He squeezed her hand in his, gently. "Well," he said, "I've sort of got to like having you around, too. But I don't belong in this world. In my London . . . well, the most dangerous thing you ever have to watch out for is a taxi in a bit of a hurry. I like you, too. I like you an awful lot. But I have to go home."
She looked up at him with her odd-colored eyes, green and blue and flame. "Then we won't ever see each other again," she said.
"I suppose we won't."
"Thanks for everything you did," she said, seriously. Then she threw her arms around him, and she squeezed him tightly enough that the bruises on his ribs hurt, and he hugged her back, just as tightly, making all of his bruises complain violently, and he simply didn't care.
"Well," he said, eventually. "It was very nice knowing you." She was blinking hard. He wondered if she were going to tell him again that she had something in her eye. Instead she said, "Are you ready?"
He nodded.
"Have you got the key?"
He put down his bag and rummaged in his back pocket with his good hand. He took out the key and handed it to her. She held it out in front of her, as if it were being inserted in an imaginary door. "Okay," she said. "Just walk. Don't look back."

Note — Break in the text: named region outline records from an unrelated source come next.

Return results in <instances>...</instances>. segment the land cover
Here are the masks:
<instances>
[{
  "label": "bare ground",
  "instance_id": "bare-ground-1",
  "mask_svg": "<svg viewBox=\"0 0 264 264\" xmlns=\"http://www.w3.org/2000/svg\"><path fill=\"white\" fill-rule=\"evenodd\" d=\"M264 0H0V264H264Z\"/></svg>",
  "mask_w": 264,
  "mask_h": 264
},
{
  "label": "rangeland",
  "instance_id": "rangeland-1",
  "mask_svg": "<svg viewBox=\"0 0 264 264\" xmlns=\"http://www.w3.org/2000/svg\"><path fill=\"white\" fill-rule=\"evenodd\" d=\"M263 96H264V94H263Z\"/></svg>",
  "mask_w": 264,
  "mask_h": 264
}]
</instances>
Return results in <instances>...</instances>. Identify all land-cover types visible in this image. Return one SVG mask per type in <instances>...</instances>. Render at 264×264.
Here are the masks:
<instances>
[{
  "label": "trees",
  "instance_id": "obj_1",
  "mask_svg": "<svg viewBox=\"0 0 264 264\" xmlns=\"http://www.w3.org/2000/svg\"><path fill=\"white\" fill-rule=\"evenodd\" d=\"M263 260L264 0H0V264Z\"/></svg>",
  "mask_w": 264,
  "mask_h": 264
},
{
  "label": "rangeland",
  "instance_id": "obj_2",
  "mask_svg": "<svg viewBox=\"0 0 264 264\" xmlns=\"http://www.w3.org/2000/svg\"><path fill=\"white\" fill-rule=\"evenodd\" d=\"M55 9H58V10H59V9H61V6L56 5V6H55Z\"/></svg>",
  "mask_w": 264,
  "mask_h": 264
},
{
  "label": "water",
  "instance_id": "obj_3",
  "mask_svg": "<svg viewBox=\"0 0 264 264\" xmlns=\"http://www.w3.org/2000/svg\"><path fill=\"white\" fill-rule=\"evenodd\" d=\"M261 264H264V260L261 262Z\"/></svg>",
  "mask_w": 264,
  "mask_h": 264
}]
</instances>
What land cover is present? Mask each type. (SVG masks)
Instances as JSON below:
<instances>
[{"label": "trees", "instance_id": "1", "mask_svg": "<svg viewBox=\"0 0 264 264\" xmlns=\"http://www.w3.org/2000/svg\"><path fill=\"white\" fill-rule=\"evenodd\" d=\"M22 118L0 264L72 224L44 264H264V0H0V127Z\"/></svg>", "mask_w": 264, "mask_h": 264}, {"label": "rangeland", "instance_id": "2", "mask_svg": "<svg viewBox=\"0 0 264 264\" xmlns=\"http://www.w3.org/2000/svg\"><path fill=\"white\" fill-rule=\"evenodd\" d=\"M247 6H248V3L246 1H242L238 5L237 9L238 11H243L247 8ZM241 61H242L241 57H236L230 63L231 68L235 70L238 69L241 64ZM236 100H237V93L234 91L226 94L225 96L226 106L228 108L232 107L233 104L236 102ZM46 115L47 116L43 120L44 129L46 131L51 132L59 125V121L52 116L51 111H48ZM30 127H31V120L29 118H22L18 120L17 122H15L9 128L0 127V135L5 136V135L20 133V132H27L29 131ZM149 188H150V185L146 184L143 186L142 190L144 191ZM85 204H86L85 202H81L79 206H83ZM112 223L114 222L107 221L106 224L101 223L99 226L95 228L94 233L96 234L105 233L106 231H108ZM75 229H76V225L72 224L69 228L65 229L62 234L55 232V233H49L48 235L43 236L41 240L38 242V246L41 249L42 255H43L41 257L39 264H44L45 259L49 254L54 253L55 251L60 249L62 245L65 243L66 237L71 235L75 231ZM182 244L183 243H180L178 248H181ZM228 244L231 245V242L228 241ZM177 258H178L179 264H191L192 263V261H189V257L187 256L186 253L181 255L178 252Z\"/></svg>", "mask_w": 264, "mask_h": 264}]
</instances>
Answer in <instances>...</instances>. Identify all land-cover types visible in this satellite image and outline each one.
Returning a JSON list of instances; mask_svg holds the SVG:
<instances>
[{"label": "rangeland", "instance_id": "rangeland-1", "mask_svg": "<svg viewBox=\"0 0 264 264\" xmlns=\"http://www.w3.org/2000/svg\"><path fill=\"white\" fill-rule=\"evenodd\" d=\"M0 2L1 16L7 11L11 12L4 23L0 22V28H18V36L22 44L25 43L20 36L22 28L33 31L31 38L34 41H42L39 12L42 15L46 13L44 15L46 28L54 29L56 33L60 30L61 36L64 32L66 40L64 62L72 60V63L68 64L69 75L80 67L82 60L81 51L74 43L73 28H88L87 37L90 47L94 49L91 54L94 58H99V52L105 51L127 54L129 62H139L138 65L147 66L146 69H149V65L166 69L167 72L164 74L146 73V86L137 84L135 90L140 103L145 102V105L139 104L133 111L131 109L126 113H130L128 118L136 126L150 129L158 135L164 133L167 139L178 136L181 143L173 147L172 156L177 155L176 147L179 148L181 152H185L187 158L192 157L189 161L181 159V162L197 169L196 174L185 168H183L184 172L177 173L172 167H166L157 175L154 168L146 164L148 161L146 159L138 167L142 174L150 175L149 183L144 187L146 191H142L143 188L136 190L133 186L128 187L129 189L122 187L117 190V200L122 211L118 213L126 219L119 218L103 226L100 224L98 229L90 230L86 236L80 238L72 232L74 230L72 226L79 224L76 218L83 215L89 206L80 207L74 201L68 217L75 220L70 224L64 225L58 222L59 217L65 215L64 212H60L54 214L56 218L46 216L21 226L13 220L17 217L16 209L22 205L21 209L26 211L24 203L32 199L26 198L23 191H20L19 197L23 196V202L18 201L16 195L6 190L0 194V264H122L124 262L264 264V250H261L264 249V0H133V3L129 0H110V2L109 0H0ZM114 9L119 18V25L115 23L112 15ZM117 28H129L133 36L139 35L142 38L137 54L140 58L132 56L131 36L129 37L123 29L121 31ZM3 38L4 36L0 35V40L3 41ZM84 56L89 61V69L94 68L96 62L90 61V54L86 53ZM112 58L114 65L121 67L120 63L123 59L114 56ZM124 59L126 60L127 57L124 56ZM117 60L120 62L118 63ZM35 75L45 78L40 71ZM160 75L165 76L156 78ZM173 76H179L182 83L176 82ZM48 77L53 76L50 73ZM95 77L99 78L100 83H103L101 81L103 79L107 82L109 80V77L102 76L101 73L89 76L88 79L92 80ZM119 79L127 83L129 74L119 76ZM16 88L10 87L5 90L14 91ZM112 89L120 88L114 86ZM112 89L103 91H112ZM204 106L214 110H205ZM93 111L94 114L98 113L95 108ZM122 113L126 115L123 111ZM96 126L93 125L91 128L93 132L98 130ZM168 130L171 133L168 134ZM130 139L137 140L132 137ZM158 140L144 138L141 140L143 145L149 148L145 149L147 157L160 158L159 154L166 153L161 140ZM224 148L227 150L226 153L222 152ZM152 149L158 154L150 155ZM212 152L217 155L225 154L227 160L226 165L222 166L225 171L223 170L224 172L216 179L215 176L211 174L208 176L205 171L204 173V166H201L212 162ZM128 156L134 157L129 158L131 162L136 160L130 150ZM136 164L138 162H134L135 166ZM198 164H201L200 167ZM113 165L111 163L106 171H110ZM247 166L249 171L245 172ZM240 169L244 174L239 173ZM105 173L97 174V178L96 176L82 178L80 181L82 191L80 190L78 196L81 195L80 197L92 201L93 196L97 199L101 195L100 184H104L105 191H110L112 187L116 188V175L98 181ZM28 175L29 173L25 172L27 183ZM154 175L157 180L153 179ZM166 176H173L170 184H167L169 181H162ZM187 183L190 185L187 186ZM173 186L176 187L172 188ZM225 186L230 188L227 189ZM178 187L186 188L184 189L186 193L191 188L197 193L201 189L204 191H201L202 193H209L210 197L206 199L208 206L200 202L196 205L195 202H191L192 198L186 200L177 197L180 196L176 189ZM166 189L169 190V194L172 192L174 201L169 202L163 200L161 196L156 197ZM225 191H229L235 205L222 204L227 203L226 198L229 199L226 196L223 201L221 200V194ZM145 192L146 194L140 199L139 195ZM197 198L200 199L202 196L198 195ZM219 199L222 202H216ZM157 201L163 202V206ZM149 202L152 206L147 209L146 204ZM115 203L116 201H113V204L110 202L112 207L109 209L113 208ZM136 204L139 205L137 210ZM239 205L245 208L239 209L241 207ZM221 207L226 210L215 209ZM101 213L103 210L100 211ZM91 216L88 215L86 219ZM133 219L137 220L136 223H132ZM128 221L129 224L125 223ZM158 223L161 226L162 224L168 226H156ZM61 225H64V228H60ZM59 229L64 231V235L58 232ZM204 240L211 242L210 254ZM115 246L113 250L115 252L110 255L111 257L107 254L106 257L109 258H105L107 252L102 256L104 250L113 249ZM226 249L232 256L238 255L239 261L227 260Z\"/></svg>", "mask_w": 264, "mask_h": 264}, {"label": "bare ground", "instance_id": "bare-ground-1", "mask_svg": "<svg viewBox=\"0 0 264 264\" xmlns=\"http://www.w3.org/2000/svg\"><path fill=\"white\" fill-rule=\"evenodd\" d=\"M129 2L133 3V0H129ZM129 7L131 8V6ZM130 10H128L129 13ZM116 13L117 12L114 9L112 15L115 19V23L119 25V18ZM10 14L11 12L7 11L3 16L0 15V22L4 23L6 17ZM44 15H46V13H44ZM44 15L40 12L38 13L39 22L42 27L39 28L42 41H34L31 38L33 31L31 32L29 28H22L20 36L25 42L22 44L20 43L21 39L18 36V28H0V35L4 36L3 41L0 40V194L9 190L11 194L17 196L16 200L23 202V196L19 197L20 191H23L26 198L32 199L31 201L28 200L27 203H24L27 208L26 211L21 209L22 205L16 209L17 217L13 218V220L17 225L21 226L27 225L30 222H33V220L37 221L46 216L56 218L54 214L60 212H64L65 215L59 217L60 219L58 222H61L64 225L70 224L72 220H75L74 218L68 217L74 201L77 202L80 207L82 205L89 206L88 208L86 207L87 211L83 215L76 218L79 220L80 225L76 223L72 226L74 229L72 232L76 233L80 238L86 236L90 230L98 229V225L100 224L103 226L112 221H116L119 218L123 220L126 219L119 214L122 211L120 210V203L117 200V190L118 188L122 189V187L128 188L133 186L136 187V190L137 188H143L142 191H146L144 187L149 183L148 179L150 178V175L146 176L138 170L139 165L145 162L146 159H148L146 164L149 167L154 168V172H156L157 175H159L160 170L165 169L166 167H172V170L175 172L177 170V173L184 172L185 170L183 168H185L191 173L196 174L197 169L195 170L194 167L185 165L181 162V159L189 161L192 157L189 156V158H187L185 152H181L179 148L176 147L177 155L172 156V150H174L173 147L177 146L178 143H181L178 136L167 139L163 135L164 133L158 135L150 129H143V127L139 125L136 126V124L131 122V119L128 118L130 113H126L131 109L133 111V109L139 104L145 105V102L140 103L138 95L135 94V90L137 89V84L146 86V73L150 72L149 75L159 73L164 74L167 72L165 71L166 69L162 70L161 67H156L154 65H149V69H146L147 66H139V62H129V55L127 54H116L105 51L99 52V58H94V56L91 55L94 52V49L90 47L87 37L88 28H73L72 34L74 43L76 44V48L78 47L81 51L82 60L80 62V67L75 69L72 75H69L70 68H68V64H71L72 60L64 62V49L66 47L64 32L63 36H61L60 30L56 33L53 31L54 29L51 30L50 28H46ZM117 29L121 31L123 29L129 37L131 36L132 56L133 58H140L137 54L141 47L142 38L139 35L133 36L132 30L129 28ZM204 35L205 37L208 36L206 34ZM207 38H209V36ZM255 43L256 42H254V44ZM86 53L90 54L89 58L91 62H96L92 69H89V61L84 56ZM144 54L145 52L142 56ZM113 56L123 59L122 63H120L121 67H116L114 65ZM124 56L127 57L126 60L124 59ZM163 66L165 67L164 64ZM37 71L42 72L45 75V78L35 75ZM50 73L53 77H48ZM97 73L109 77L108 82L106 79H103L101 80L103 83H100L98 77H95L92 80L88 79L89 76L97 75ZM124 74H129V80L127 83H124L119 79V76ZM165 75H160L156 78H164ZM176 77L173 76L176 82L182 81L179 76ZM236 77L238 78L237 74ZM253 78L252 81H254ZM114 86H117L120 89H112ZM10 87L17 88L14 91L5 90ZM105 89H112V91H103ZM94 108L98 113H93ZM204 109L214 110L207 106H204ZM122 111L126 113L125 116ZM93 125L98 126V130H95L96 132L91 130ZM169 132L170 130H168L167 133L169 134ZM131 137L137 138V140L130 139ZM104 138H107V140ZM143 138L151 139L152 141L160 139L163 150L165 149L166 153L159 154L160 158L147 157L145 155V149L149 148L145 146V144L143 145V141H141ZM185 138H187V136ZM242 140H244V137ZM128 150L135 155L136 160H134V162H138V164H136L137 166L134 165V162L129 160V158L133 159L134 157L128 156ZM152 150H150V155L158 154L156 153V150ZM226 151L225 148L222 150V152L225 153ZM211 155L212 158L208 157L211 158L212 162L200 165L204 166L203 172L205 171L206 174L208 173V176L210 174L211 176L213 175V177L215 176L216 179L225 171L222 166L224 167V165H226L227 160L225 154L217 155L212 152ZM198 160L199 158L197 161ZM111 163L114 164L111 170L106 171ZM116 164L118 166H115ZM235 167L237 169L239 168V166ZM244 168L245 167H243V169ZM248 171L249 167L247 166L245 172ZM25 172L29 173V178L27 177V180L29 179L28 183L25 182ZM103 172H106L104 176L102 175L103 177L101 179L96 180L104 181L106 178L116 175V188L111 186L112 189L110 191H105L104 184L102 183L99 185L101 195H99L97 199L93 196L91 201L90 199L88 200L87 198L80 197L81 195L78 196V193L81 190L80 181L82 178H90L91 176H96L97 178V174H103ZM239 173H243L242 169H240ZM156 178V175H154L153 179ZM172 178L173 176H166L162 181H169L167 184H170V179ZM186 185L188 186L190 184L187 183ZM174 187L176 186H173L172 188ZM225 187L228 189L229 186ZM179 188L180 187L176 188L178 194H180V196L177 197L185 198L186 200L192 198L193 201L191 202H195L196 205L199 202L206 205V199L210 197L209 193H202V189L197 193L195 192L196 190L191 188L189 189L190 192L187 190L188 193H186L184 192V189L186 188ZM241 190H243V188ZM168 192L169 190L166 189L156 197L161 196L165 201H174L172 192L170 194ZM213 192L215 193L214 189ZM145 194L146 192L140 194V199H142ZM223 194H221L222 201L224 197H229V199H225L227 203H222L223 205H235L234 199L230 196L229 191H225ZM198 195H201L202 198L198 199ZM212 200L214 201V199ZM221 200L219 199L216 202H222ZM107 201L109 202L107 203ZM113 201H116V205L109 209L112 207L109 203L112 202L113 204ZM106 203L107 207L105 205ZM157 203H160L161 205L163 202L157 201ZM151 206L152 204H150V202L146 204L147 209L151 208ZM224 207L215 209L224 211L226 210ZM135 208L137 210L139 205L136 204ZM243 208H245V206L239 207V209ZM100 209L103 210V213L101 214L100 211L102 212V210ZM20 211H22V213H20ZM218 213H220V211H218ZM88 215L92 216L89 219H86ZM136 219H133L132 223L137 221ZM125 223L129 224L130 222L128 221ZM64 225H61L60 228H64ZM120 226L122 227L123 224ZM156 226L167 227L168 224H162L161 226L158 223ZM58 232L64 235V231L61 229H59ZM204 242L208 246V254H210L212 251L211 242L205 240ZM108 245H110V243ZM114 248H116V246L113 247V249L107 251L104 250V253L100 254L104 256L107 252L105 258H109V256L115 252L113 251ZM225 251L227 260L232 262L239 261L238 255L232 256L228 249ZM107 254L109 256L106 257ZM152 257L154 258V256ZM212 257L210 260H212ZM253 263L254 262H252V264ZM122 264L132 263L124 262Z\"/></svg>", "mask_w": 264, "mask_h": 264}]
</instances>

He began walking down a small hill, away from the blue waters of the Thames. A gray gull swooped past. At the bottom of the hill, he looked back. She stood at the top of the hill, silhouetted by the rising sun. Her cheeks were glistening. The orange sunlight gleamed on the key. Door turned it, with one decisive motion.
The world went dark, and a low roar filled Richard's head, like the maddened growling of a thousand enraged beasts.
TWENTY
The world went dark, and a low roar filled Richard's head, like the maddened growling of a thousand enraged beasts. He blinked at the darkness, held tight to his bag. He wondered if he had been foolish, putting the knife away. Some people brushed past him in the dark. Richard started away from them. There were steps in front of him; Richard began to ascend, and, as he did so, the world began to resolve, to take shape and to re-form.
The growling was the roar of traffic, and he was coming out of an underpass in Trafalgar Square. The sky was the perfect untroubled blue of a television screen, tuned to a dead channel.
It was midmorning, on a warm October day, and he stood in the square holding his bag and blinking at the sunlight. Black taxis and red buses and multicolored cars roared and careered about the square, while tourists threw handfuls of pigeon feed down for the legions of tubby pigeons and took their snapshots of Nelson's Column and the huge Landseer lions that flanked it. He walked through the square, wondering if he was real or not. The Japanese tourists ignored him. He tried talking to a pretty fairhaired girl, who laughed, and shook her head, and said something in a language Richard thought might have been Italian, but was actually Finnish.
There was a small child of indeterminate sex, staring at some pigeons while orally demolishing a chocolate bar. He crouched down next to it. "Ur Hello, kiddie," said Richard. The child sucked its chocolate bar intently and gave no indication of recognizing Richard as another human being. "Hello, repeated Richard, a slight note of desperation creeping into his voice. "Can you see me? Kiddie? Hello? Two small eyes glared at him from a chocolate covered face. And then its lower lip began to tremble, and the child fled, throwing its arms around the legs of the nearest adult female, and wailing "Mommy? This man's bothering me. He's bothering me."
The child's mother turned on Richard with a formidable scowl. "What are you doing," she demanded, "bothering our Leslie? There are places for people like you."
Richard began to smile. It was a huge and happy smile. "I really am most frightfully sorry," he said, grinning like a Cheshire cat. And then, clutching his bag, he ran through Trafalgar Square, accompanied by bursts of sudden pigeons, who took to the air in astonishment.
He took his cashcard out of his wallet, and he put it into the cash machine. It recognized his four-digit pin number, advised him to keep it a secret and not disclose it to anyone, and asked what kind of service he would like. He asked for cash, and it gave him cash in abundance. He punched the air in delight, and then, embarrassed, pretended that he had been hailing a cab.